D.1. Memory ordering

The ARM architecture requires that transactions to locations in Device-type memory be ordered. The Cortex-R5 processor has an in-order pipeline, so any non-cached read blocks, preventing any subsequent read or write from starting until the current read is complete. On an AXI bus, as used by the Cortex-R5 processor, a series of writes issued in order, is kept in order by using the same ID for all the transactions.

To maintain ordering between a write and a subsequent read, the Cortex-R5 processor waits for the write transaction to complete before starting the read. The writes that the Cortex-R5 processor must wait for are any Device-type writes in its write buffer or bus interface and writes for which the address and data have been accepted by the bus but for which no response has been received, that is AXI outstanding writes. The latency of the Device read depends on how many writes must complete before it starts.

The architectural ordering requirements apply only to individual peripherals so, for example, an outstanding write to a UART does not have to be completed before a read from an interrupt controller can be started.
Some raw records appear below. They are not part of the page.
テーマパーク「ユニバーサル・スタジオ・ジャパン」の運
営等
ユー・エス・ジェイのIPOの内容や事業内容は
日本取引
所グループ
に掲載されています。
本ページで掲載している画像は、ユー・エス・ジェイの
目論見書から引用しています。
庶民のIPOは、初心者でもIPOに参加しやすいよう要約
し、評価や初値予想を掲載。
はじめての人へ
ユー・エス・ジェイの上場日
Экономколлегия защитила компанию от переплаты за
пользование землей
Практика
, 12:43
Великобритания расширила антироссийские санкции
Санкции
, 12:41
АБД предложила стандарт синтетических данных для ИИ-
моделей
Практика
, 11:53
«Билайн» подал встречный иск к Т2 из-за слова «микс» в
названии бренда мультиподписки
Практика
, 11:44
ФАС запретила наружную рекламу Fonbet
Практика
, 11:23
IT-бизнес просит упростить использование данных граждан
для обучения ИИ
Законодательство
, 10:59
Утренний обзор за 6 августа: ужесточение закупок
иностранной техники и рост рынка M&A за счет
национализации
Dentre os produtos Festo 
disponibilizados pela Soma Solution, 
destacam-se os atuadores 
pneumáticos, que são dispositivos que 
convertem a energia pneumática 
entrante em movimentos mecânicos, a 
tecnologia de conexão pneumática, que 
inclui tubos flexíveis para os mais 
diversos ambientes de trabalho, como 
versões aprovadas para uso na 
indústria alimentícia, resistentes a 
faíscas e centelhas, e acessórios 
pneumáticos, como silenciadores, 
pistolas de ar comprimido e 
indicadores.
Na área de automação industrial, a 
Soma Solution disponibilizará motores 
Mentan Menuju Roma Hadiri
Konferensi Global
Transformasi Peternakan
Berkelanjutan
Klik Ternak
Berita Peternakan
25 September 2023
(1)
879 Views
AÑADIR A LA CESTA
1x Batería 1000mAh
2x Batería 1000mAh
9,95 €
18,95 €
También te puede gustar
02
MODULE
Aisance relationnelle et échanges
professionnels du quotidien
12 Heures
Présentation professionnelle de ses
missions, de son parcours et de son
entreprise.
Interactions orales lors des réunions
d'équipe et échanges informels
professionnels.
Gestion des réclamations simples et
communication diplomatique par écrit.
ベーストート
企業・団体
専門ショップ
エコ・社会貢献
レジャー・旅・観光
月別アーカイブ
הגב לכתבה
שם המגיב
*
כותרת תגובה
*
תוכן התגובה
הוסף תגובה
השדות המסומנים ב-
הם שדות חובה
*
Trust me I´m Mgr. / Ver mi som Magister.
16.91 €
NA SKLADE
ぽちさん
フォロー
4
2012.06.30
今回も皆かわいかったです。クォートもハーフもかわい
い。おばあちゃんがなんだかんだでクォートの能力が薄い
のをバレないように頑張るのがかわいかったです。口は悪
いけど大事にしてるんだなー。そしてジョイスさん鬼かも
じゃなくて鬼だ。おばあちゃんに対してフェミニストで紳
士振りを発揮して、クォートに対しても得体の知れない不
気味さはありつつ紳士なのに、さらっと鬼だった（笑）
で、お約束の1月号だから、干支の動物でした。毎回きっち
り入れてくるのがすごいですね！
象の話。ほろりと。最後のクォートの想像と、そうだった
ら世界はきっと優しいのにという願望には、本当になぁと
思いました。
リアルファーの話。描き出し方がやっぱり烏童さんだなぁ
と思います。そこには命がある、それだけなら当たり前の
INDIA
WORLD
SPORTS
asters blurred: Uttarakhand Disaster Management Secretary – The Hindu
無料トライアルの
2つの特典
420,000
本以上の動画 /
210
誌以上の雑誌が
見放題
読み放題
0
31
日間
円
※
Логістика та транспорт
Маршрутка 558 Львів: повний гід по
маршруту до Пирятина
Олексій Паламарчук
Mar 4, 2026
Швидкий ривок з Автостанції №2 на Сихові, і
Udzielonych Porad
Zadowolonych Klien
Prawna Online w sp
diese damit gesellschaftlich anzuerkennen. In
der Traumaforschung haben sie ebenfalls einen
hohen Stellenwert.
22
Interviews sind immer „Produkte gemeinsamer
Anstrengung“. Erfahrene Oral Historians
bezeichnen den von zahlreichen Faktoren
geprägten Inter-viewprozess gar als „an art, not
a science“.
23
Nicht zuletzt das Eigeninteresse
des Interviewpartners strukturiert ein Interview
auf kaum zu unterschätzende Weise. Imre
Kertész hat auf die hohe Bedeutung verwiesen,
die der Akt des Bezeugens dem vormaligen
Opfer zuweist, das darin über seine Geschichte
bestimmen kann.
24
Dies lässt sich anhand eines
However, the Cortex-R5 processor views the memory attached the each interface as flat, so ordering is preserved for all accesses to a given interface. Accesses to different Cortex-R5 interfaces are not ordered, so selecting which interface is used can improve the latency of critical Device read accesses.

For example, if a CPU has a number of write transactions outstanding on the AXI master interface, a read from an interrupt controller attached to the AXI master interface must wait for those writes to complete and the latency incurred might impact the interrupt handling performance. Alternatively, if the interrupt controller were attached to the AXI peripheral interface, the read could start without waiting for the outstanding writes on the AXI master interface. However, the read would have to wait for any outstanding writes on the AXI peripheral interface or its buffers.


  • The transaction ordering provided by Device memory is useful in situations where the access has side effects. For example, if the processor writes to a memory-mapped FIFO, and then reads a different memory-mapped register that indicates whether the FIFO is full, the value read must reflect the state of the FIFO after the write otherwise a further write could be performed that causes an overflow.

  • If a write to a peripheral on one interface causes a side effect on a peripheral on a different interface, there is no implicit ordering to ensure the side effect is observed by a subsequent access to the second peripheral, even if both are in Device-type memory. In this situation, you must perform a read from the first peripheral to ensure that the write has completed, followed by a DMB to ensure ordering before performing the second access. On the Cortex-R5 processor, a DMB alone is sufficient to force this ordering, but this is not architectural and cannot be relied on in the general case.

Writes to Device-type memory always drain from the Cortex-R5 buffers as quickly as possible. If the memory system attached to a port is perfect, that is the write response is returned in the cycle after the address and data have been received, outstanding accesses cannot accumulate. Selecting different interfaces for different peripherals does not improve read latencies in such a system.